Un terzo livello, ancora più alto, di osservare l’intero processo, che Paolo Legrenzi chiama autoriflessione nel libro “La mente”, fonda l’intelligenza dell’uomo. A questo livello si colloca la capacità di pensare dall’esterno i due modelli di contenuti mentali, l’uno comprendente l’altro.

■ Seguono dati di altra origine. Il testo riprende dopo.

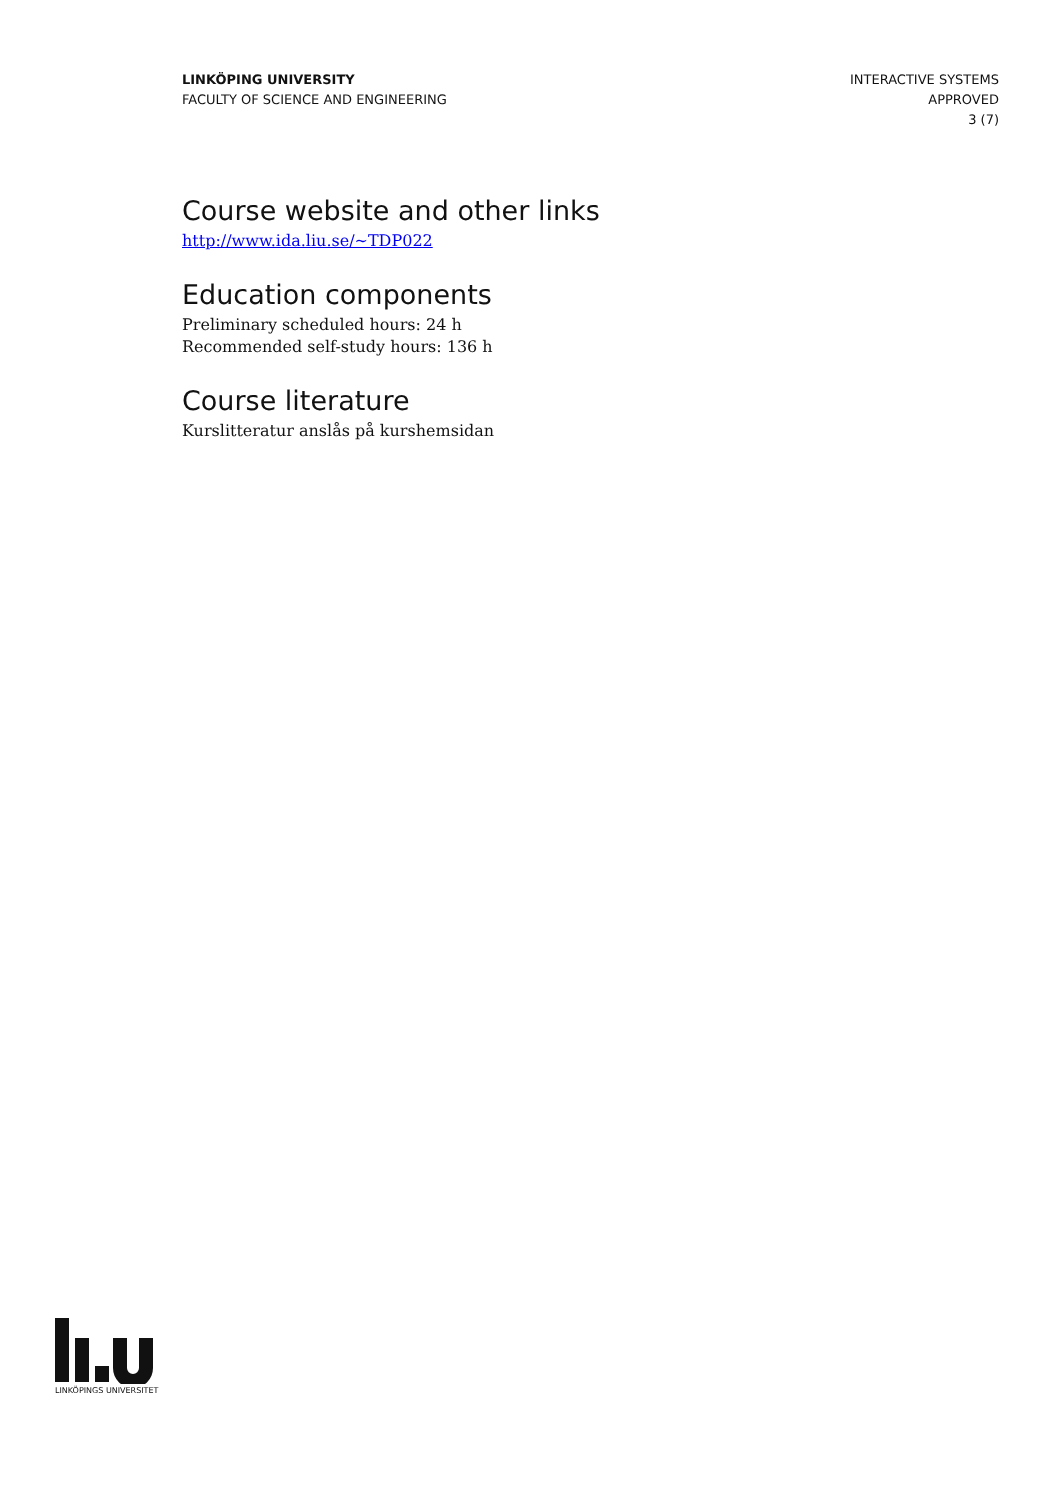LINKÖPING UNIVERSITY
FACULTY OF SCIENCE AND ENGINEERING
INTERACTIVE SYSTEMS
APPROVED
3 (7)
Course website and other links
http://www.ida.liu.se/~TDP022
Education components
Preliminary scheduled hours: 24 h
Recommended self-study hours: 136 h
Course literature
Kurslitteratur anslås på kurshemsidan
LINKÖPINGS UNIVERSITET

Ed ecco spiegato il secondo punto delle ragioni della superiorità della razza umana rispetto alle altre conosciute. L’uomo è intelligente perché può inglobare più livelli di comprensione dei modelli mentali altrui.
La stupidità
Impensabile un livello ancora superiore, un quarto livello: già la frase “io so che tu sai che io so”, che schematizza il concetto, crea una certa confusione (come il dantesco “Credo ch’ei credette ch’io credesse”). Figuriamoci andare oltre (benché non impossibile). Ma, per deduzione, possiamo adesso delineare il profilo della persona stupida.

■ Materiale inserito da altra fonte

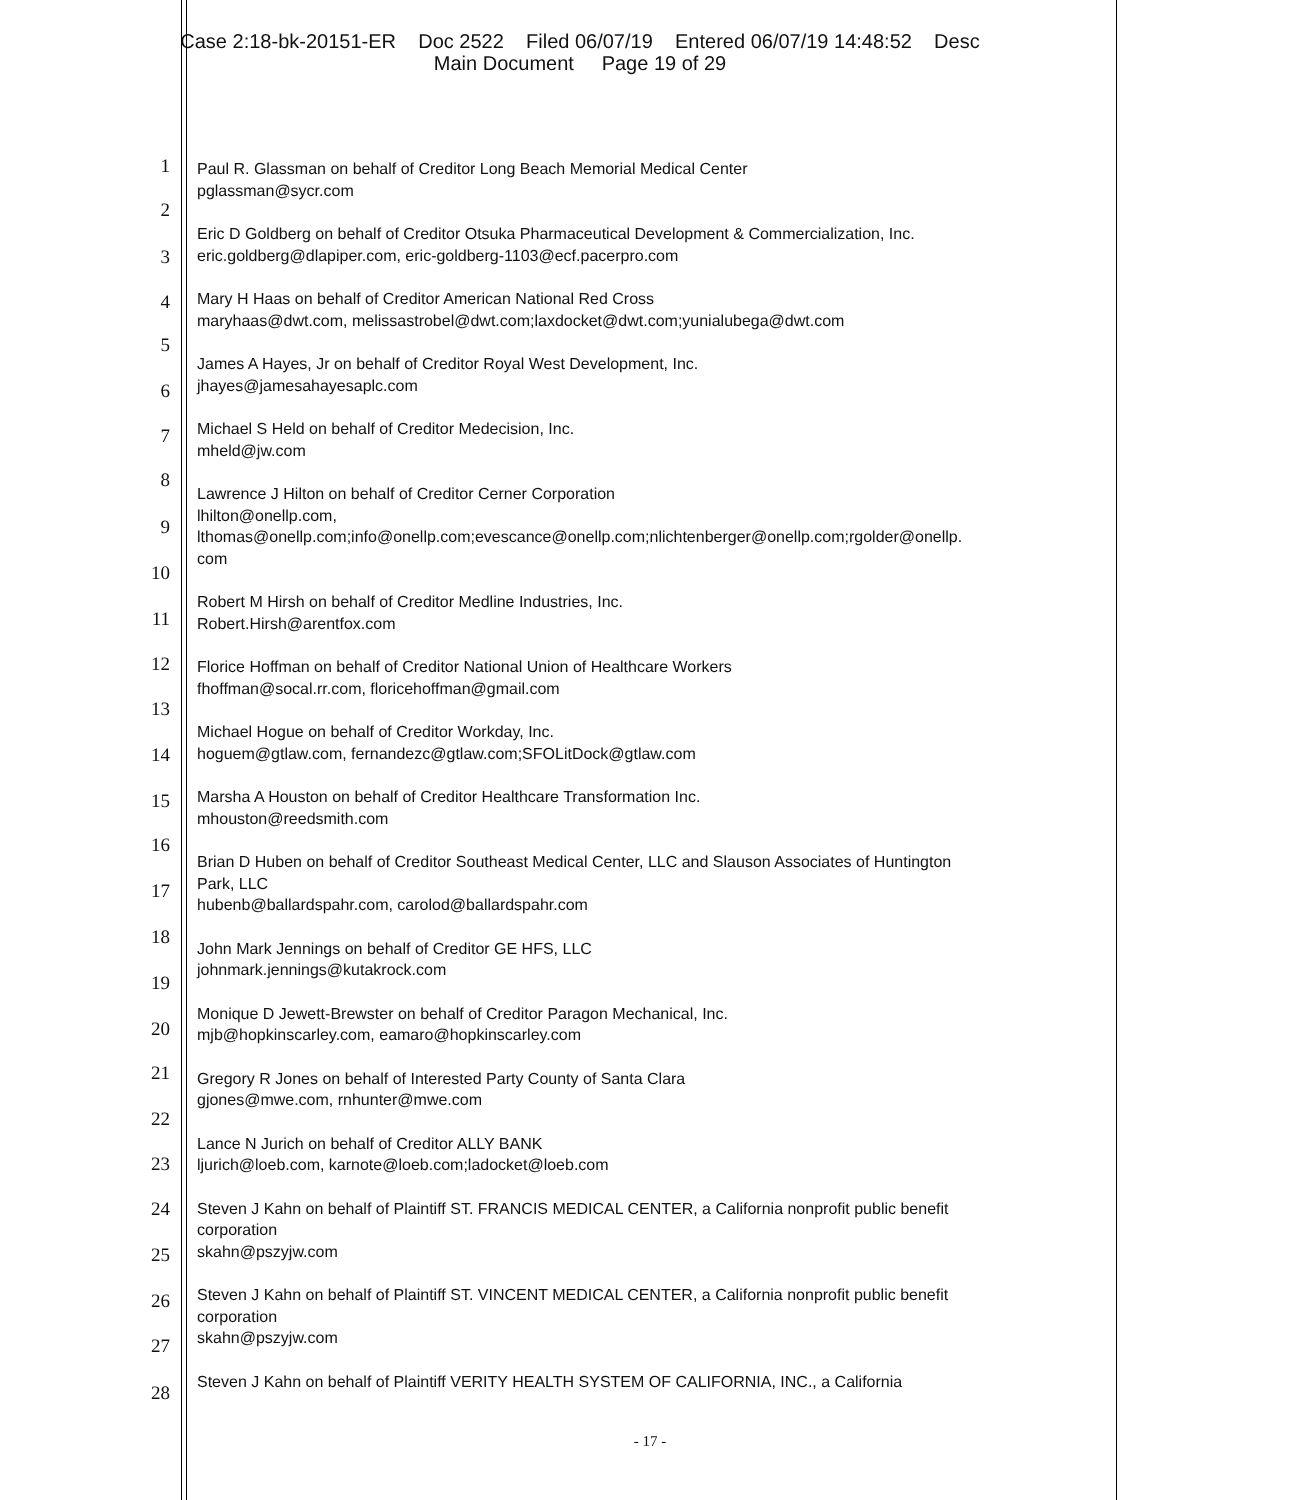Case 2:18-bk-20151-ER Doc 2522 Filed 06/07/19 Entered 06/07/19 14:48:52 Desc
Main Document Page 19 of 29
1
2
3
4
5
6
7
8
9
10
11
12
13
14
15
16
17
18
19
20
21
22
23
24
25
26
27
28
Paul R. Glassman on behalf of Creditor Long Beach Memorial Medical Center
pglassman@sycr.com
Eric D Goldberg on behalf of Creditor Otsuka Pharmaceutical Development & Commercialization, Inc.
eric.goldberg@dlapiper.com, eric-goldberg-1103@ecf.pacerpro.com
Mary H Haas on behalf of Creditor American National Red Cross
maryhaas@dwt.com, melissastrobel@dwt.com;laxdocket@dwt.com;yunialubega@dwt.com
James A Hayes, Jr on behalf of Creditor Royal West Development, Inc.
jhayes@jamesahayesaplc.com
Michael S Held on behalf of Creditor Medecision, Inc.
mheld@jw.com
Lawrence J Hilton on behalf of Creditor Cerner Corporation
lhilton@onellp.com,
lthomas@onellp.com;info@onellp.com;evescance@onellp.com;nlichtenberger@onellp.com;rgolder@onellp.
com
Robert M Hirsh on behalf of Creditor Medline Industries, Inc.
Robert.Hirsh@arentfox.com
Florice Hoffman on behalf of Creditor National Union of Healthcare Workers
fhoffman@socal.rr.com, floricehoffman@gmail.com
Michael Hogue on behalf of Creditor Workday, Inc.
hoguem@gtlaw.com, fernandezc@gtlaw.com;SFOLitDock@gtlaw.com
Marsha A Houston on behalf of Creditor Healthcare Transformation Inc.
mhouston@reedsmith.com
Brian D Huben on behalf of Creditor Southeast Medical Center, LLC and Slauson Associates of Huntington
Park, LLC
hubenb@ballardspahr.com, carolod@ballardspahr.com
John Mark Jennings on behalf of Creditor GE HFS, LLC
johnmark.jennings@kutakrock.com
Monique D Jewett-Brewster on behalf of Creditor Paragon Mechanical, Inc.
mjb@hopkinscarley.com, eamaro@hopkinscarley.com
Gregory R Jones on behalf of Interested Party County of Santa Clara
gjones@mwe.com, rnhunter@mwe.com
Lance N Jurich on behalf of Creditor ALLY BANK
ljurich@loeb.com, karnote@loeb.com;ladocket@loeb.com
Steven J Kahn on behalf of Plaintiff ST. FRANCIS MEDICAL CENTER, a California nonprofit public benefit
corporation
skahn@pszyjw.com
Steven J Kahn on behalf of Plaintiff ST. VINCENT MEDICAL CENTER, a California nonprofit public benefit
corporation
skahn@pszyjw.com
Steven J Kahn on behalf of Plaintiff VERITY HEALTH SYSTEM OF CALIFORNIA, INC., a California
- 17 -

Accettata la validità di questo principio, infatti, occorre sapere che tutto ciò che non lo rispetta, come ad esempio:
- non capire se stessi;
- non capire gli altri;
- non capire il mondo;
connota la stupidità.
Stupidi di diritto
E’ lecito, a questo punto, chiedersi se non avere consapevolezza di sé (non capire se stessi) sia da considerarsi un limite tipo della persona stupida. E probabilmente sarebbe così se, nel mondo, quella di non capire se stessi (e di fuggire da se stessi) non fosse una necessità, talvolta. Una protezione dal dolore che provoca la consapevolezza. Dico “sarebbe” poiché, alla luce di quanto detto, il mondo sarebbe popolato prevalentemente da persone stupide (e forse lo è davvero ma fate un po’ voi!). Vuoi riconoscerle? Fatti un rapido calcolo: quante persone conosci che
- non chiedono mai scusa;
- non sanno rispettare un impegno;
- sanno sempre tutto loro;
- credono di non sbagliare mai.
Continua tu.
Se non sono stupide, in che modo si sposano queste caratteristiche con i modelli della mente che comprendono i modelli altrui? Le persone così non hanno cognizione di sé. Quindi, non possono averne degli altri.
Nel Medio Evo Pietro Metastasio, anche se la frase viene attribuita a Dante Alighieri, scriveva “ciascun dal proprio cuor l’altrui misura”. Allora, mi domando: come appare una persona agli occhi di uno stupido di diritto?